* **What you should do**: Write out every line of text in the data below, character for character, and leave out the bracketed picture markers.
* * * * * * *
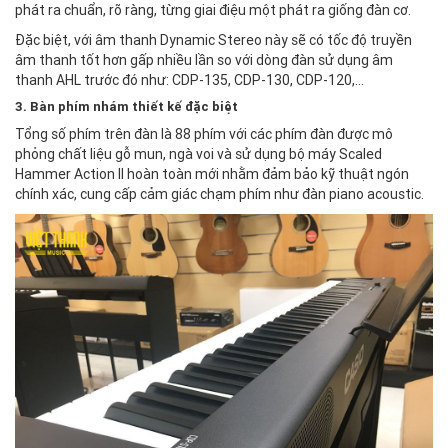
phát ra chuẩn, rõ ràng, từng giai điệu một phát ra giống đàn cơ.
Đặc biệt, với âm thanh Dynamic Stereo này sẽ có tốc độ truyền
âm thanh tốt hơn gấp nhiều lần so với dòng đàn sử dụng âm
thanh AHL trước đó như: CDP-135, CDP-130, CDP-120,...
3. Bàn phím nhám thiết kế đặc biệt
Tổng số phím trên đàn là 88 phím với các phím đàn được mô
phỏng chất liệu gỗ mun, ngà voi và sử dụng bộ máy Scaled
Hammer Action II hoàn toàn mới nhằm đảm bảo kỹ thuật ngón
chính xác, cung cấp cảm giác chạm phím như đàn piano acoustic.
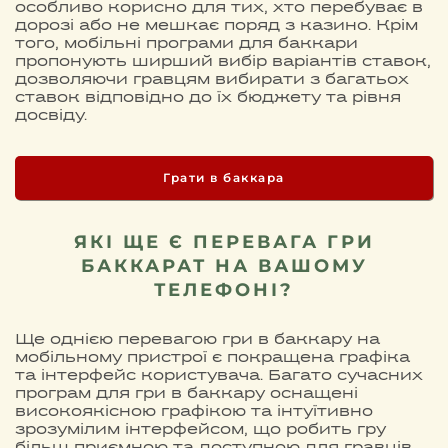
особливо корисно для тих, хто перебуває в
дорозі або не мешкає поряд з казино. Крім
того, мобільні програми для баккари
пропонують ширший вибір варіантів ставок,
дозволяючи гравцям вибирати з багатьох
ставок відповідно до їх бюджету та рівня
досвіду.
Грати в баккара
ЯКІ ЩЕ Є ПЕРЕВАГА ГРИ
БАККАРАТ НА ВАШОМУ
ТЕЛЕФОНІ?
Ще однією перевагою гри в баккару на
мобільному пристрої є покращена графіка
та інтерфейс користувача. Багато сучасних
програм для гри в баккару оснащені
високоякісною графікою та інтуїтивно
зрозумілим інтерфейсом, що робить гру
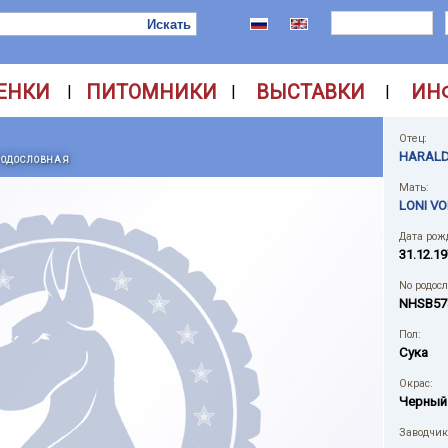
ЕНКИ
ПИТОМНИКИ
ВЫСТАВКИ
ИН
|
|
|
Отец:
HARAL
РОДОСЛОВНАЯ
Мать:
LONI VO
Дата рож
31.12.19
No родос
NHSB57
Пол:
Сука
Окрас:
Черный
Заводчик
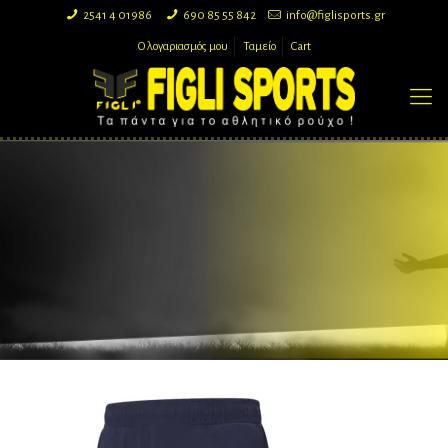
2541 4 01986
690 85 55 842
info@figlisports.gr
Ο λογαριασμός μου
Ταμείο
Cart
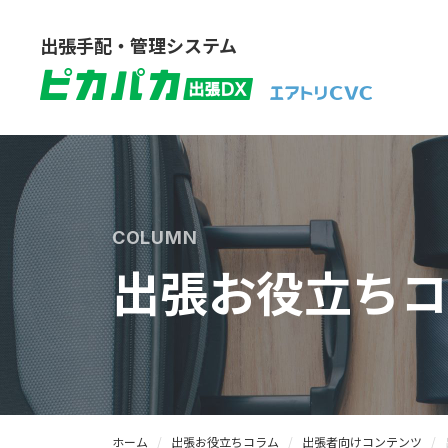
出張手配・管理システム
COLUMN
出張お役立ちコ
ホーム
出張お役立ちコラム
出張者向けコンテンツ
* * * * * * *
* **Task result**:
phát ra chuẩn, rõ ràng, từng giai điệu một phát ra giống đàn cơ.
Đặc biệt, với âm thanh Dynamic Stereo này sẽ có tốc độ truyền
âm thanh tốt hơn gấp nhiều lần so với dòng đàn sử dụng âm
thanh AHL trước đó như: CDP-135, CDP-130, CDP-120,...
3. Bàn phím nhám thiết kế đặc biệt
Tổng số phím trên đàn là 88 phím với các phím đàn được mô
phỏng chất liệu gỗ mun, ngà voi và sử dụng bộ máy Scaled
Hammer Action II hoàn toàn mới nhằm đảm bảo kỹ thuật ngón
chính xác, cung cấp cảm giác chạm phím như đàn piano acoustic.
особливо корисно для тих, хто перебуває в
дорозі або не мешкає поряд з казино. Крім
того, мобільні програми для баккари
пропонують ширший вибір варіантів ставок,
дозволяючи гравцям вибирати з багатьох
ставок відповідно до їх бюджету та рівня
досвіду.
Грати в баккара
ЯКІ ЩЕ Є ПЕРЕВАГА ГРИ
БАККАРАТ НА ВАШОМУ
ТЕЛЕФОНІ?
Ще однією перевагою гри в баккару на
мобільному пристрої є покращена графіка
та інтерфейс користувача. Багато сучасних
програм для гри в баккару оснащені
високоякісною графікою та інтуїтивно
зрозумілим інтерфейсом, що робить гру
ЕНКИ
ПИТОМНИКИ
ВЫСТАВКИ
ИН
|
|
|
Отец:
HARAL
РОДОСЛОВНАЯ
Мать:
LONI VO
Дата рож
31.12.19
No родос
NHSB57
Пол:
Сука
Окрас:
Черный
Заводчик
2541 4 01986
690 85 55 842
info@figlisports.gr
Ο λογαριασμός μου
Ταμείο
Cart
出張手配・管理システム
COLUMN
出張お役立ちコ
ホーム
出張お役立ちコラム
出張者向けコンテンツ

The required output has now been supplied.